### Text
:::

Perhaps the doctor was under the illusion that there might be something worth watching in the current broadcast schedules. If so, he either does not watch it himself, or worse, he does and genuinely believes there are many worthwhile programs to be seen.
Coincidentally there was one program worth watching last night — a superb documentary about the Snow Leopard in remote Northern Pakistan. For once, David Attenborough didn’t regale us with patent nonsense about the imaginary age of the planet. The scenery was spectacular and the animal footage truly delightful.
The most worrying thing about the doctor’s advice was that coming from an apparently educated expert, it simply feeds the popular idea that tv is good for you. If family doctors are now prescribing tv viewing, what can be wrong with it?

:::

### Task list
a) Copy the commentary on TV viewing word for word from "Coincidentally there was" to "footage truly delightful.".
b) In the commentary on TV viewing, what was the subject of the documentary shown last night?
c) Continue the commentary on TV viewing, picking up after its final sentence.
The entries that follow are separate material, unrelated to the commentary on TV viewing.

:::

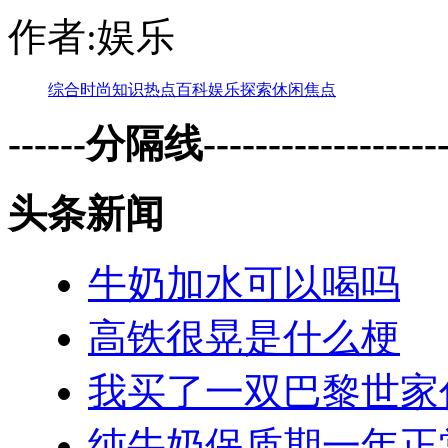
作者:娱乐
综合
时尚
知识
热点
百科
娱乐
探索
休闲
焦点
------分隔线--------------------
头条新闻
牛奶加水可以喝吗
高铁很晃是什么梗
我买了一双巴黎世家
纯牛奶保质期一年正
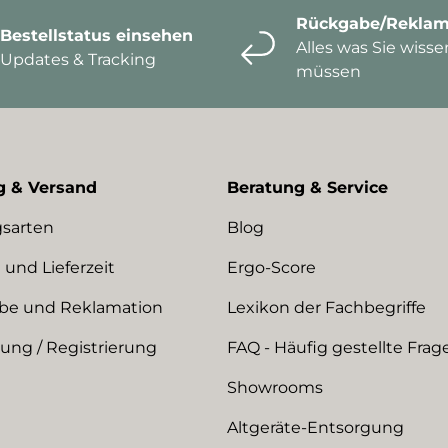
Rückgabe/Reklam
Bestellstatus einsehen
Alles was Sie wisse
Updates & Tracking
müssen
g & Versand
Beratung & Service
sarten
Blog
 und Lieferzeit
Ergo-Score
be und Reklamation
Lexikon der Fachbegriffe
ng / Registrierung
FAQ - Häufig gestellte Frag
Showrooms
Altgeräte-Entsorgung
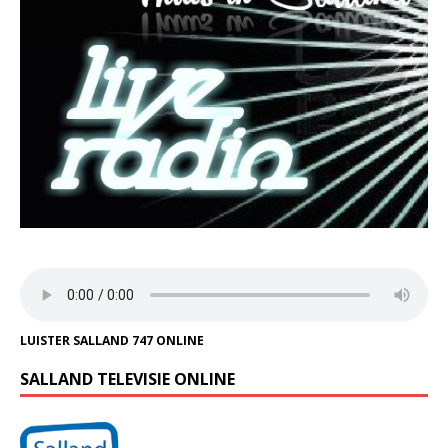
LUISTER SALLAND 747 ONLINE
SALLAND TELEVISIE ONLINE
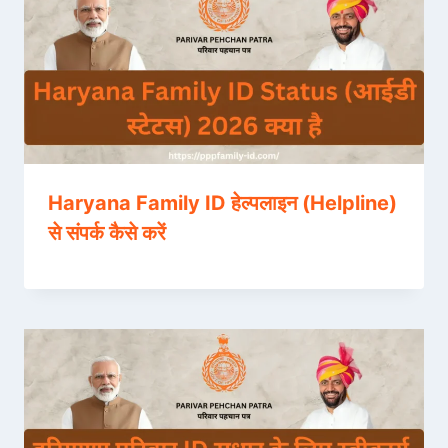
Haryana Family ID हेल्पलाइन (Helpline)
से संपर्क कैसे करें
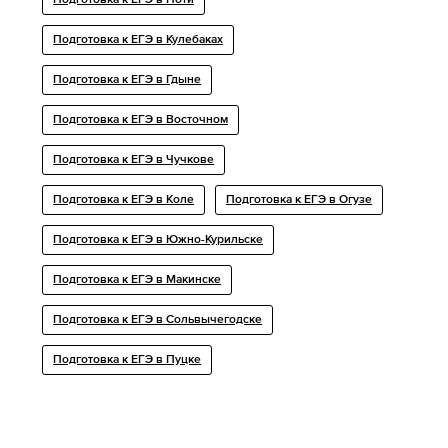
Подготовка к ЕГЭ в Поти
Подготовка к ЕГЭ в Кулебаках
Подготовка к ЕГЭ в Гдыне
Подготовка к ЕГЭ в Восточном
Подготовка к ЕГЭ в Чучкове
Подготовка к ЕГЭ в Коле
Подготовка к ЕГЭ в Огузе
Подготовка к ЕГЭ в Южно-Курильске
Подготовка к ЕГЭ в Макинске
Подготовка к ЕГЭ в Сольвычегодске
Подготовка к ЕГЭ в Пуцке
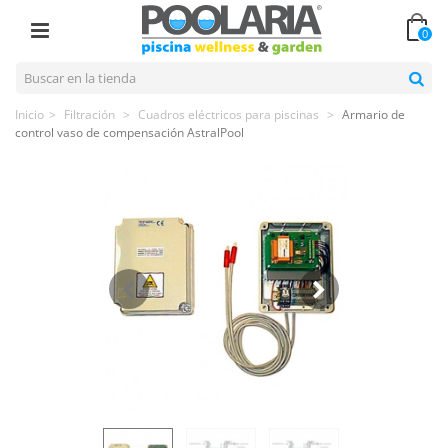
0
Inicio
>
Filtración
>
Cuadros eléctricos para piscinas
>
Armario de
control vaso de compensación AstralPool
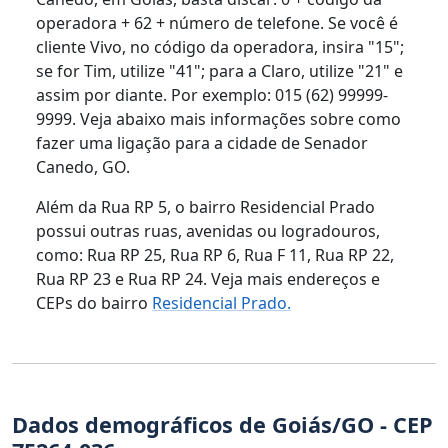
operadora + 62 + número de telefone. Se você é
cliente Vivo, no código da operadora, insira "15";
se for Tim, utilize "41"; para a Claro, utilize "21" e
assim por diante. Por exemplo: 015 (62) 99999-
9999. Veja abaixo mais informações sobre como
fazer uma ligação para a cidade de Senador
Canedo, GO.
Além da Rua RP 5, o bairro Residencial Prado
possui outras ruas, avenidas ou logradouros,
como: Rua RP 25, Rua RP 6, Rua F 11, Rua RP 22,
Rua RP 23 e Rua RP 24. Veja mais endereços e
CEPs do bairro
Residencial Prado.
Dados demográficos de Goiás/GO - CEP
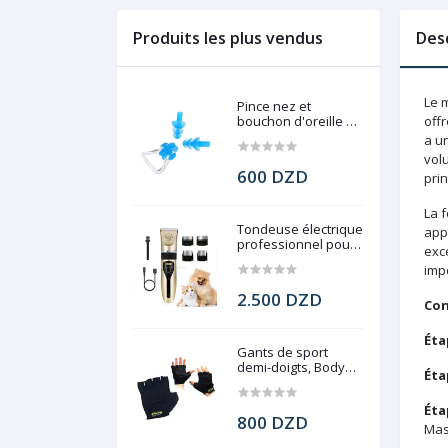
Produits les plus vendus
Des
Le m
Pince nez et
bouchon d'oreille de
offr
natation
a un
vol
600 DZD
pri
La 
Tondeuse électrique
appl
professionnel pour
exce
chien, Pet Grooming
imp
2.500 DZD
Con
Éta
Gants de sport
demi-doigts, Body
Éta
force gym
Éta
800 DZD
Masc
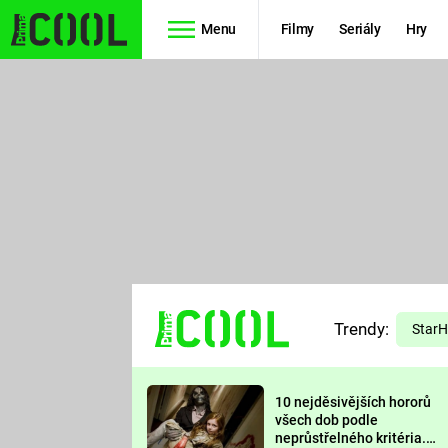
Menu
Filmy
Seriály
Hry
Seriály
Filmy
SIMPSONOVI
STAR WARS
HVĚZDNÁ
AVENGERS
BRÁNA
RYCHLE A
TEORIE
ZBĚSILE 10
Trendy:
VELKÉHO
Star
PREDÁTOR
TŘESKU
10 nejděsivějších hororů
FUTURAMA
všech dob podle
neprůstřelného kritéria.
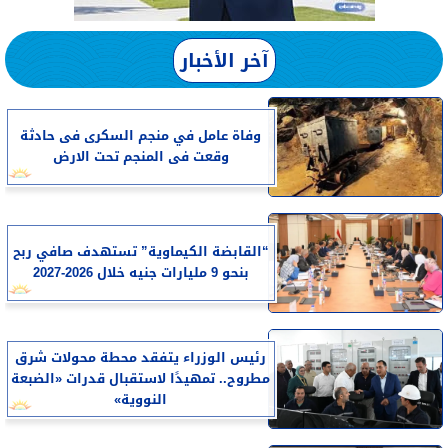
آخر الأخبار
وفاة عامل في منجم السكرى فى حادثة
وقعت فى المنجم تحت الارض
“القابضة الكيماوية” تستهدف صافي ربح
بنحو 9 مليارات جنيه خلال 2026-2027
رئيس الوزراء يتفقد محطة محولات شرق
مطروح.. تمهيدًا لاستقبال قدرات «الضبعة
النووية»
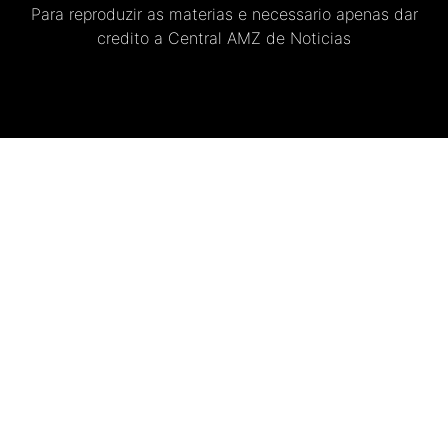
Para reproduzir as materias e necessario apenas dar
credito a Central AMZ de Noticias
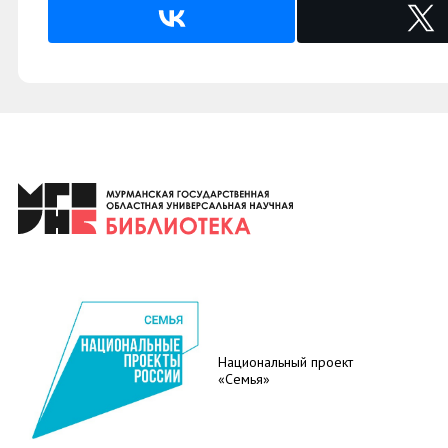
Национальный проект
«Семья»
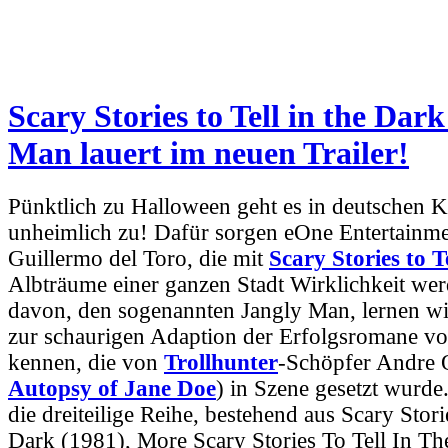
Scary Stories to Tell in the Dar
Man lauert im neuen Trailer!
Pünktlich zu Halloween geht es in deutschen 
unheimlich zu! Dafür sorgen eOne Entertainm
Guillermo del Toro, die mit
Scary Stories to T
Albträume einer ganzen Stadt Wirklichkeit wer
davon, den sogenannten Jangly Man, lernen wi
zur schaurigen Adaption der Erfolgsromane v
kennen, die von
Trollhunter
-Schöpfer Andre 
Autopsy of Jane Doe
) in Szene gesetzt wurde
die dreiteilige Reihe, bestehend aus Scary Stori
Dark (1981), More Scary Stories To Tell In T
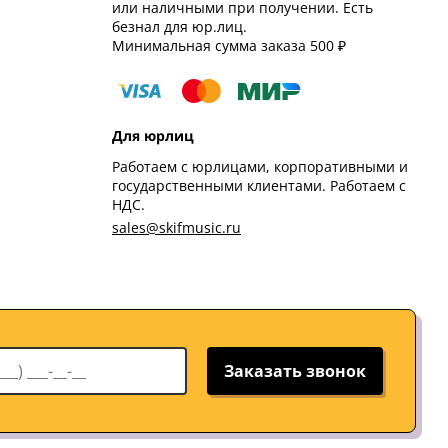
или наличными при получении. Есть
безнал для юр.лиц.
Минимальная сумма заказа 500 ₽
Для юрлиц
Работаем с юрлицами, корпоративными и
государственными клиентами. Работаем с
НДС.
sales@skifmusic.ru
Заказать звонок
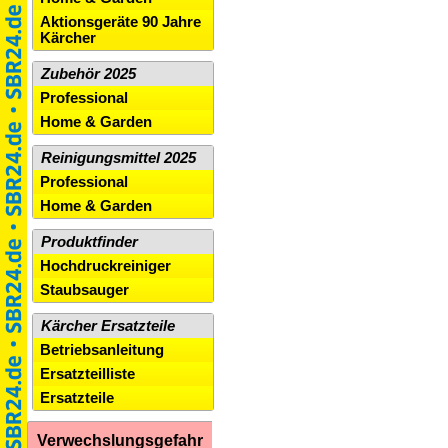
Aktionsgeräte 90 Jahre
Kärcher
Zubehör 2025
Professional
Home & Garden
Reinigungsmittel 2025
Professional
Home & Garden
Produktfinder
Hochdruckreiniger
Staubsauger
Kärcher Ersatzteile
Betriebsanleitung
Ersatzteilliste
Ersatzteile
Verwechslungsgefahr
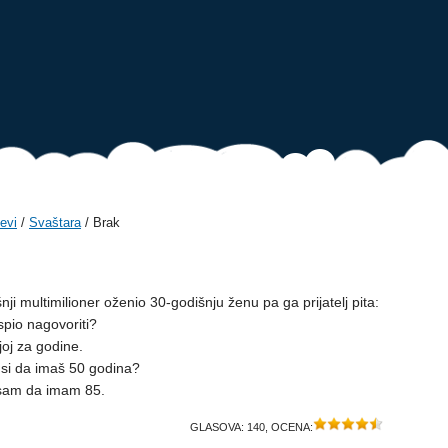
evi
/
Svaštara
/ Brak
nji multimilioner oženio 30-godišnju ženu pa ga prijatelj pita:
spio nagovoriti?
oj za godine.
o si da imaš 50 godina?
sam da imam 85.
GLASOVA:
140
, OCENA:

:::

### Answers below
a)
Coincidentally there was one program worth watching last night — a superb documentary about the Snow Leopard in remote Northern Pakistan. For once, David Attenborough didn’t regale us with patent nonsense about the imaginary age of the planet. The scenery was spectacular and the animal footage truly delightful.

b) The Snow Leopard in remote Northern Pakistan.

c)
Sadly Postman, McLuhan, Ellul and Groothius are not widely read nor accepted. If only they were, we would not be given such harmful advice. I had coincidently revisted Douglas Groothius’s article ‘How the Bombarding Images of TV Culture Undermine the Power of Words‘, Modern Reformation, 10.1, Jan-Feb 2001.
If your family doctor prescribes tv viewing, you could always let him read the article. It might just help in the fight against truth decay. It’s definitely a worthwhile article to read at the start of a new year, and resolve to cut back on tv viewing, prescribed or otherwise.